◆ WHAT IS EXPECTED
All records that follow are to be copied exactly, with images omitted.
════════════════
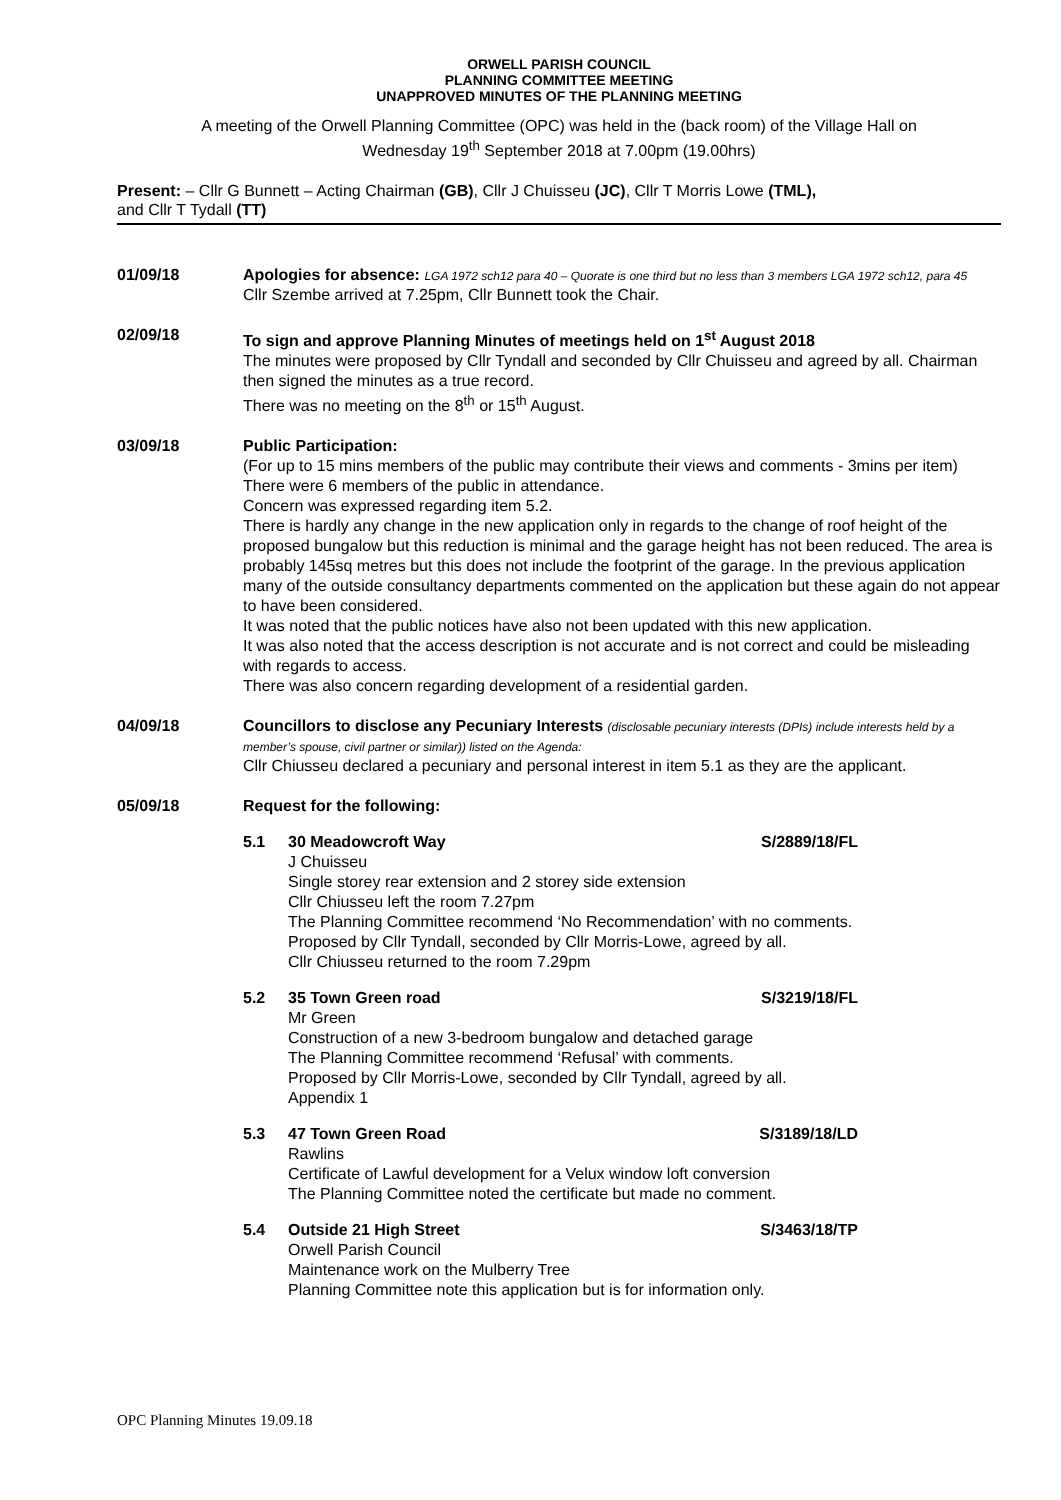ORWELL PARISH COUNCIL
PLANNING COMMITTEE MEETING
UNAPPROVED MINUTES OF THE PLANNING MEETING
A meeting of the Orwell Planning Committee (OPC) was held in the (back room) of the Village Hall on
Wednesday 19<sup>th</sup> September 2018 at 7.00pm (19.00hrs)
Present: – Cllr G Bunnett – Acting Chairman (GB), Cllr J Chuisseu (JC), Cllr T Morris Lowe (TML),
and Cllr T Tydall (TT)
01/09/18 Apologies for absence: LGA 1972 sch12 para 40 – Quorate is one third but no less than 3 members LGA 1972 sch12, para 45
Cllr Szembe arrived at 7.25pm, Cllr Bunnett took the Chair.
02/09/18 To sign and approve Planning Minutes of meetings held on 1<sup>st</sup> August 2018
The minutes were proposed by Cllr Tyndall and seconded by Cllr Chuisseu and agreed by all. Chairman then signed the minutes as a true record.
There was no meeting on the 8<sup>th</sup> or 15<sup>th</sup> August.
03/09/18 Public Participation:
(For up to 15 mins members of the public may contribute their views and comments - 3mins per item)
There were 6 members of the public in attendance.
Concern was expressed regarding item 5.2.
There is hardly any change in the new application only in regards to the change of roof height of the proposed bungalow but this reduction is minimal and the garage height has not been reduced. The area is probably 145sq metres but this does not include the footprint of the garage. In the previous application many of the outside consultancy departments commented on the application but these again do not appear to have been considered.
It was noted that the public notices have also not been updated with this new application.
It was also noted that the access description is not accurate and is not correct and could be misleading with regards to access.
There was also concern regarding development of a residential garden.
04/09/18 Councillors to disclose any Pecuniary Interests (disclosable pecuniary interests (DPIs) include interests held by a member’s spouse, civil partner or similar)) listed on the Agenda:
Cllr Chiusseu declared a pecuniary and personal interest in item 5.1 as they are the applicant.
05/09/18 Request for the following:
5.1 30 Meadowcroft Way S/2889/18/FL
J Chuisseu
Single storey rear extension and 2 storey side extension
Cllr Chiusseu left the room 7.27pm
The Planning Committee recommend ‘No Recommendation’ with no comments.
Proposed by Cllr Tyndall, seconded by Cllr Morris-Lowe, agreed by all.
Cllr Chiusseu returned to the room 7.29pm
5.2 35 Town Green road S/3219/18/FL
Mr Green
Construction of a new 3-bedroom bungalow and detached garage
The Planning Committee recommend ‘Refusal’ with comments.
Proposed by Cllr Morris-Lowe, seconded by Cllr Tyndall, agreed by all.
Appendix 1
5.3 47 Town Green Road S/3189/18/LD
Rawlins
Certificate of Lawful development for a Velux window loft conversion
The Planning Committee noted the certificate but made no comment.
5.4 Outside 21 High Street S/3463/18/TP
Orwell Parish Council
Maintenance work on the Mulberry Tree
Planning Committee note this application but is for information only.
OPC Planning Minutes 19.09.18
════════════════
◆ COMPLETED EXERCISE
ORWELL PARISH COUNCIL
PLANNING COMMITTEE MEETING
UNAPPROVED MINUTES OF THE PLANNING MEETING
A meeting of the Orwell Planning Committee (OPC) was held in the (back room) of the Village Hall on
Wednesday 19<sup>th</sup> September 2018 at 7.00pm (19.00hrs)
Present: – Cllr G Bunnett – Acting Chairman (GB), Cllr J Chuisseu (JC), Cllr T Morris Lowe (TML),
and Cllr T Tydall (TT)
01/09/18 Apologies for absence: LGA 1972 sch12 para 40 – Quorate is one third but no less than 3 members LGA 1972 sch12, para 45
Cllr Szembe arrived at 7.25pm, Cllr Bunnett took the Chair.
02/09/18 To sign and approve Planning Minutes of meetings held on 1<sup>st</sup> August 2018
The minutes were proposed by Cllr Tyndall and seconded by Cllr Chuisseu and agreed by all. Chairman then signed the minutes as a true record.
There was no meeting on the 8<sup>th</sup> or 15<sup>th</sup> August.
03/09/18 Public Participation:
(For up to 15 mins members of the public may contribute their views and comments - 3mins per item)
There were 6 members of the public in attendance.
Concern was expressed regarding item 5.2.
There is hardly any change in the new application only in regards to the change of roof height of the proposed bungalow but this reduction is minimal and the garage height has not been reduced. The area is probably 145sq metres but this does not include the footprint of the garage. In the previous application many of the outside consultancy departments commented on the application but these again do not appear to have been considered.
It was noted that the public notices have also not been updated with this new application.
It was also noted that the access description is not accurate and is not correct and could be misleading with regards to access.
There was also concern regarding development of a residential garden.
04/09/18 Councillors to disclose any Pecuniary Interests (disclosable pecuniary interests (DPIs) include interests held by a member’s spouse, civil partner or similar)) listed on the Agenda:
Cllr Chiusseu declared a pecuniary and personal interest in item 5.1 as they are the applicant.
05/09/18 Request for the following:
5.1 30 Meadowcroft Way S/2889/18/FL
J Chuisseu
Single storey rear extension and 2 storey side extension
Cllr Chiusseu left the room 7.27pm
The Planning Committee recommend ‘No Recommendation’ with no comments.
Proposed by Cllr Tyndall, seconded by Cllr Morris-Lowe, agreed by all.
Cllr Chiusseu returned to the room 7.29pm
5.2 35 Town Green road S/3219/18/FL
Mr Green
Construction of a new 3-bedroom bungalow and detached garage
The Planning Committee recommend ‘Refusal’ with comments.
Proposed by Cllr Morris-Lowe, seconded by Cllr Tyndall, agreed by all.
Appendix 1
5.3 47 Town Green Road S/3189/18/LD
Rawlins
Certificate of Lawful development for a Velux window loft conversion
The Planning Committee noted the certificate but made no comment.
5.4 Outside 21 High Street S/3463/18/TP
Orwell Parish Council
Maintenance work on the Mulberry Tree
Planning Committee note this application but is for information only.
OPC Planning Minutes 19.09.18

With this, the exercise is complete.